'Hubungan itu harus didasari dengan kejujuran dan keterbukaan agar terjalin keluarga yang harmonis.'
* * *
Nasywa mengerjapkan kedua matanya, pandangannya teralihkan kearah tangan yang melingkari pinggangnya. Dengan perlahan ia melepaskan tangan itu dari pinggangnya kemudian beranjak pelan-pelan, mencoba tak menimbulkan suara agar laki-laki itu tak terbangun. Jantung Nasywa rasanya ingin loncat ditempatnya ketika tadi ia merasakan pelukan hangat dipinggangnya ketika ia membuka mata, padahal seingatnya sebelum tidur tadi ia menaruh bantal guling ditengah-tengah antara ia dan suaminya itu.
Nasywa menggeleng pelan, lebih baik ia bersegera mengambil air wudhu untuk melaksanakan shalat malam seperti biasanya. Kebiasaan yang selalu ia lakukan itu tak pernah ia tinggalkan, baginya shalat malam itu adalah sebuah kewajiban yang harus ia laksanakan padahal hukum yang tertera adalah sunah. Namun menurutnya melaksanakan shalat malam dapat menentramkan hati dan jiwanya yang sedang resah dan gelisah, ia tau bahwa Allah akan lebih mendengar doanya jika ia shalat malam sambil berdoa dengan sepenuh hati.
"Ya Allah, aku tau ini semua takdir yang engkau gariskan kepadaku. Aku mohon ya Allah, bantulah aku dalam menjalani peran sebagai seorang istri yang shalihah untuk suamiku..." Nasywa melirik sekilas kearah Richard yang tengah tertidur.
"Meskipun aku menikah dengannya karena terpaksa, aku tidak ingin ada perpisahan diantara aku dan dia ya Allah. Bantulah aku dalam menjalankan rumah tangga ini menjadi sakinah, mawadah, warohmah... Aku ingin semoga dialah yang akan menjadi sumber kebahagian dan tempatku dalam berlabuh cinta, rasa itu memang belum ada. Tapi aku mohon kepadamu, bantulah aku untuk menumbuhkan rasa itu kepada suamiku sendiri... Amiiiin..." Nasywa menghela nafasnya pelan, lagi dilihatnya Richard yang masih tertidur pulas.

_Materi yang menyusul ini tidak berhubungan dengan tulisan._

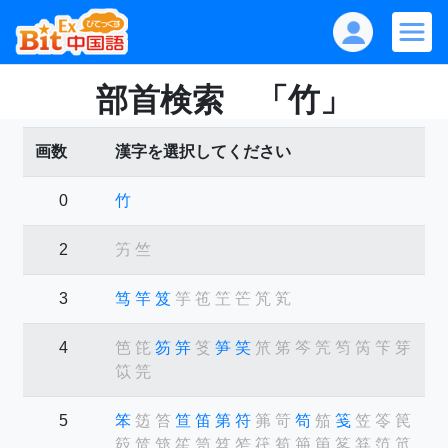
部首検索 「竹」
画数
漢字を選択してください
0
竹
2
竻
竺
3
笃
竿
笈
竽
竾
笁
笀
竼
笂
4
笆
笓
笏
笄
笅
笋
笑
笊
笫
笒
笐
笉
笍
笇
笌
笖
笎
5
笨
笾
笞
笪
笛
第
符
笰
笴
笱
笳
笺
笠
笭
笢
笯
笸
筇
笙
笥
笤
笮
笩
笣
笧
笚
笗
笲
笵
笟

Nasywa melangkahkan kakinya keluar kamar untuk pergi menuju dapur, ia membuka kulkas yang berada didekat kompor gas. Matanya membelalak ketika mendapati hanya ada beberapa telur dan banyaknya kaleng soda, namun bukan itu yang membuatnya terkejut. Melainkan ia melihat ada sebotol wine yang berada didekat beberapa kaleng soda, meskipun ia orang yang tabu akan hal itu namun ia masih sangat jelas mengerti minuman apa yang terdapat dalam kaleng itu dilihat dari warna dan baunya.
"Astaghfirullahaladzim, Allah apakah aku menikah dengan orang yang salah?" Tak terasa setetes air mata membasahi pipinya.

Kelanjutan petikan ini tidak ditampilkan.